DHARMa zero-inflation test via comparison to expected zeros with simulation under H0 = fitted model
data:  simulationOutput
ratioObsSim = Inf, p-value < 2.2e-16
alternative hypothesis: two.sided

In this particular dataset, there are 6 zero values.

I'm not entirely sure what to make of this output and ratioObsSim = Inf

Using glmmTMB v 1.1.5 and DHARMa v 0.4.6.

Any advice would be great!

I assume it is inf because in the simulations, the mean number of simulated zeros is 0, so the ratio obs/sim is 6/0. Can you

  • Show the associated plot
  • Increase the number of simulations in simulateResiduals to 10.000
  • Have a look at the predictions of your model, i.e. do you predict very high incidences that make zeros impossible?

Also, have you tried to switch on the ZIP term in glmmTMB - does that suggest zero-inflation?

Hi,

See below!

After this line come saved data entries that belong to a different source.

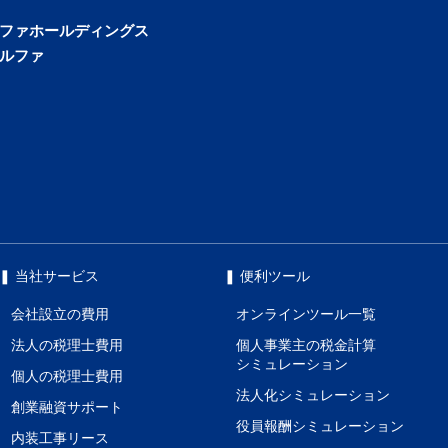
ファホールディングス
ルファ
❚ 当社サービス
❚ 便利ツール
会社設立の費用
オンラインツール一覧
法人の税理士費用
個人事業主の税金計算
シミュレーション
個人の税理士費用
法人化シミュレーション
創業融資サポート
役員報酬シミュレーション
内装工事リース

That makes complete sense, as you said, i think it's because the high predictions make zeros impossible.

ZI_plot

The ZIP term definitely suggests zero-inflation.

Zero-inflation model:
            Estimate Std. Error z value Pr(>|z|)    
(Intercept)  -4.3694     0.4108  -10.64   <2e-16 ***

I had just been concerned about the Inf RatioObsSim: but it makes complete sense as to why! Just thought i had misspecified something....

yeah, not sure about the zero-inflation though, note that the ZIP model in glmmTMB has, afaik, a logit link, so you should read -4 as an extremely low probability of zeros. For seeing if you have zero-inf, look at AIC or DHARMa simulateLRT.

Have you checked for overdispersion? You are fitting a Poisson model - it would be very rare that you don’t have overdispersion in real data. In this case, change to neg bin.

Aaah ok -

So in this case:

DHARMa simulated LRT

data:  m0: m1 m1: m2
LogL(M1/M0) = 37.09, p-value < 2.2e-16
alternative hypothesis: M1 describes the data better than M0

m1 is a zinb model, and m0 is a nb model.

Yes that is in favor of ZIP but I would still check for overdispersion.

OK, but I think there’s nothing wrong with the DHARMa output, so I will close this.